◆ **WORK ITEM**
Report how many lines of the records below contain the string "Ausrichtung". Give only the number.

***** SOURCE MATERIAL

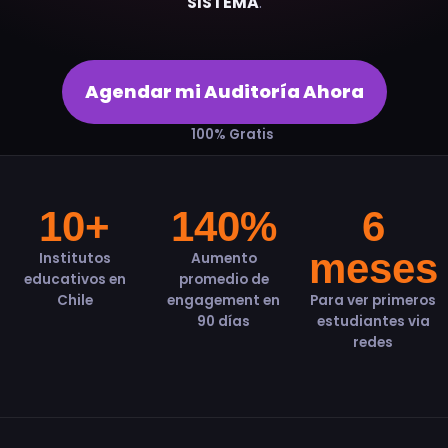
SISTEMA
.
Agendar mi Auditoría Ahora
100% Gratis
10+
140%
6
meses
Institutos
Aumento
educativos en
promedio de
Chile
engagement en
Para ver primeros
90 días
estudiantes via
redes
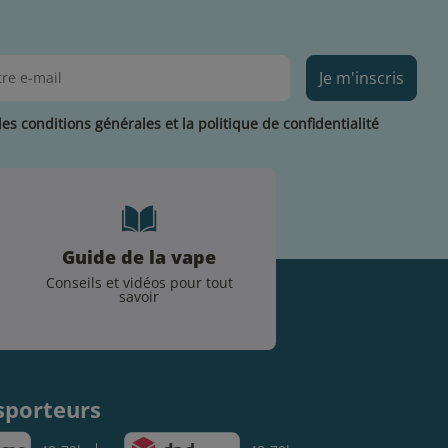
Je m'inscris
les conditions générales et la politique de confidentialité
Guide de la vape
Conseils et vidéos pour tout
savoir
.
sporteurs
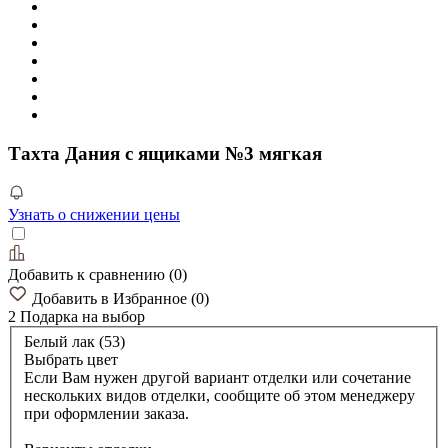
Тахта Дания с ящиками №3 мягкая
Узнать о снижении цены
Добавить к сравнению
(
0
)
Добавить в Избранное
(
0
)
2 Подарка
на выбор
Белый лак (53)
Выбрать цвет
Если Вам нужен другой вариант отделки или сочетание
нескольких видов отделки, сообщите об этом менеджеру
при оформлении заказа.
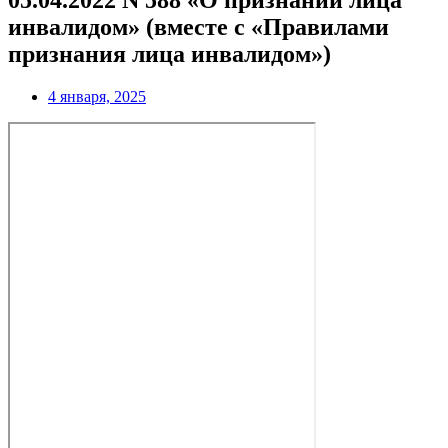
05.04.2022 N 588 «О признании лица
инвалидом» (вместе с «Правилами
признания лица инвалидом»)
4 января, 2025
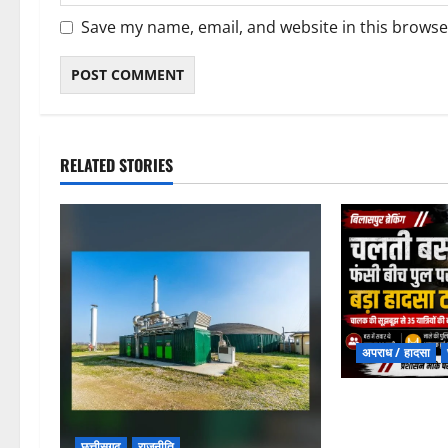
Save my name, email, and website in this browse
RELATED STORIES
अपराध / हादसा
चपोरा आश्रम के 
यात्रियों से भरी
छत्तीसगढ़
राजनीति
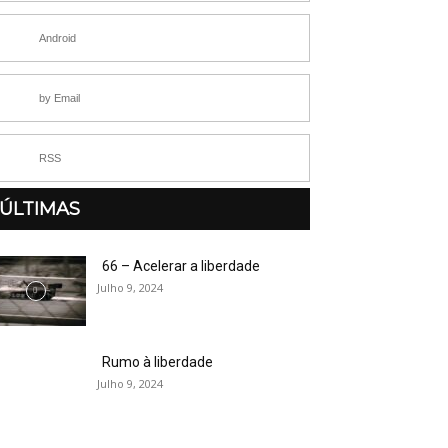
Android
by Email
RSS
ÚLTIMAS
66 – Acelerar a liberdade
Julho 9, 2024
Rumo à liberdade
Julho 9, 2024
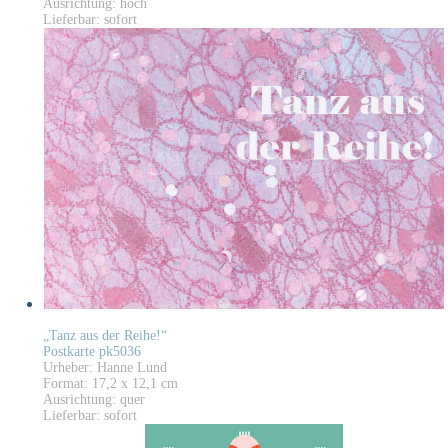
Ausrichtung: hoch
Lieferbar: sofort
„Tanz aus der Reihe!“
Postkarte pk5036
Urheber: Hanne Lund
Format: 17,2 x 12,1 cm
Ausrichtung: quer
Lieferbar: sofort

**********

◆ **WORKED SOLUTION**
2